Records for the task START

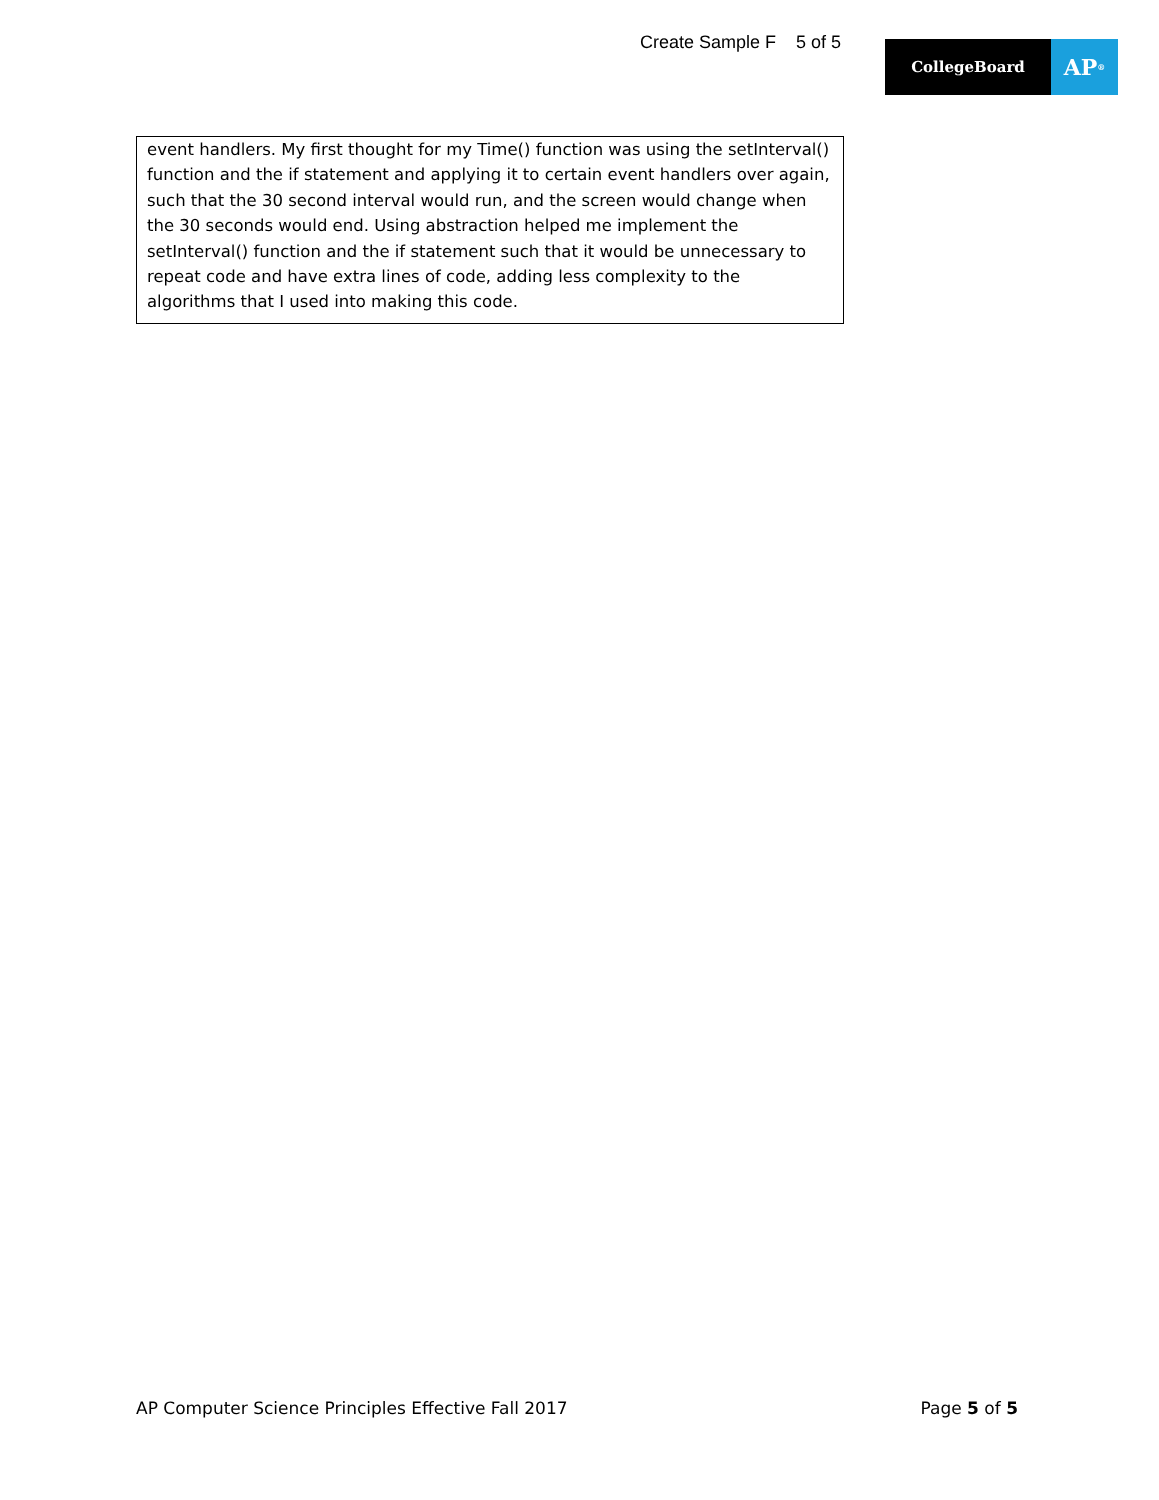Create Sample F 5 of 5
CollegeBoard
AP<sup>®</sup>
event handlers. My first thought for my Time() function was using the setInterval() function and the if statement and applying it to certain event handlers over again, such that the 30 second interval would run, and the screen would change when the 30 seconds would end. Using abstraction helped me implement the setInterval() function and the if statement such that it would be unnecessary to repeat code and have extra lines of code, adding less complexity to the algorithms that I used into making this code.
AP Computer Science Principles Effective Fall 2017 Page 5 of 5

Records for the task END

Please give back only the lines starting with the one that contains "AP<sup>®</sup>" and ending with the last line of the listing, retyped exactly.

**Task result**
AP<sup>®</sup>
event handlers. My first thought for my Time() function was using the setInterval() function and the if statement and applying it to certain event handlers over again, such that the 30 second interval would run, and the screen would change when the 30 seconds would end. Using abstraction helped me implement the setInterval() function and the if statement such that it would be unnecessary to repeat code and have extra lines of code, adding less complexity to the algorithms that I used into making this code.
AP Computer Science Principles Effective Fall 2017 Page 5 of 5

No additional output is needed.